## Requirement
Which lines of the records below contain the string "wire"? Report each of them.

### Input records

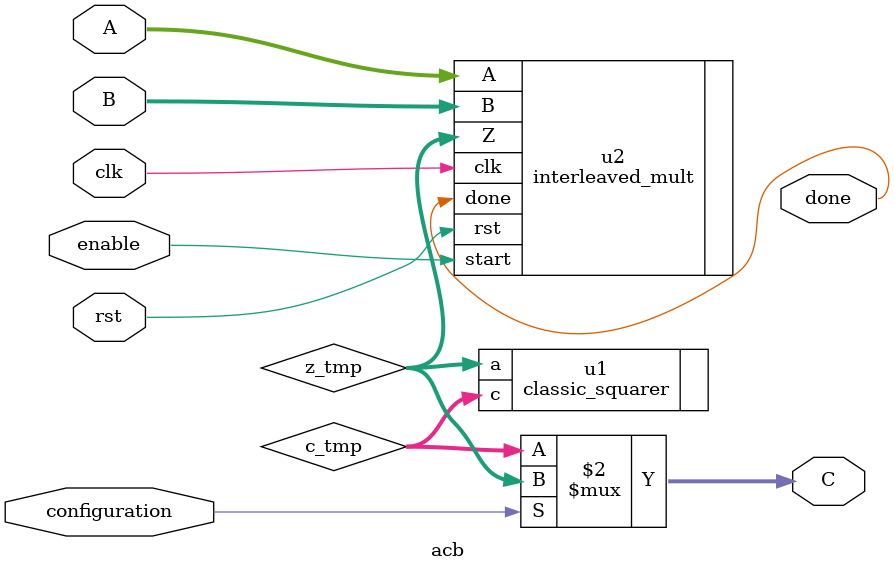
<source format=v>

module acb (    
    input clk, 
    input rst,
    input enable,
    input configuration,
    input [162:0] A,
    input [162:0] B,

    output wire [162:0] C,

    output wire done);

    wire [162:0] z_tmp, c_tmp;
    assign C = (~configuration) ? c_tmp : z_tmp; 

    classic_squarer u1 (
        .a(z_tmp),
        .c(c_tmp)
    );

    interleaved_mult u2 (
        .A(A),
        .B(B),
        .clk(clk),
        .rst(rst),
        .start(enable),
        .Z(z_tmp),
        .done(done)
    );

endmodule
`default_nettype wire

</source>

######

## Answer to this task
    output wire [162:0] C,
    output wire done);
    wire [162:0] z_tmp, c_tmp;
`default_nettype wire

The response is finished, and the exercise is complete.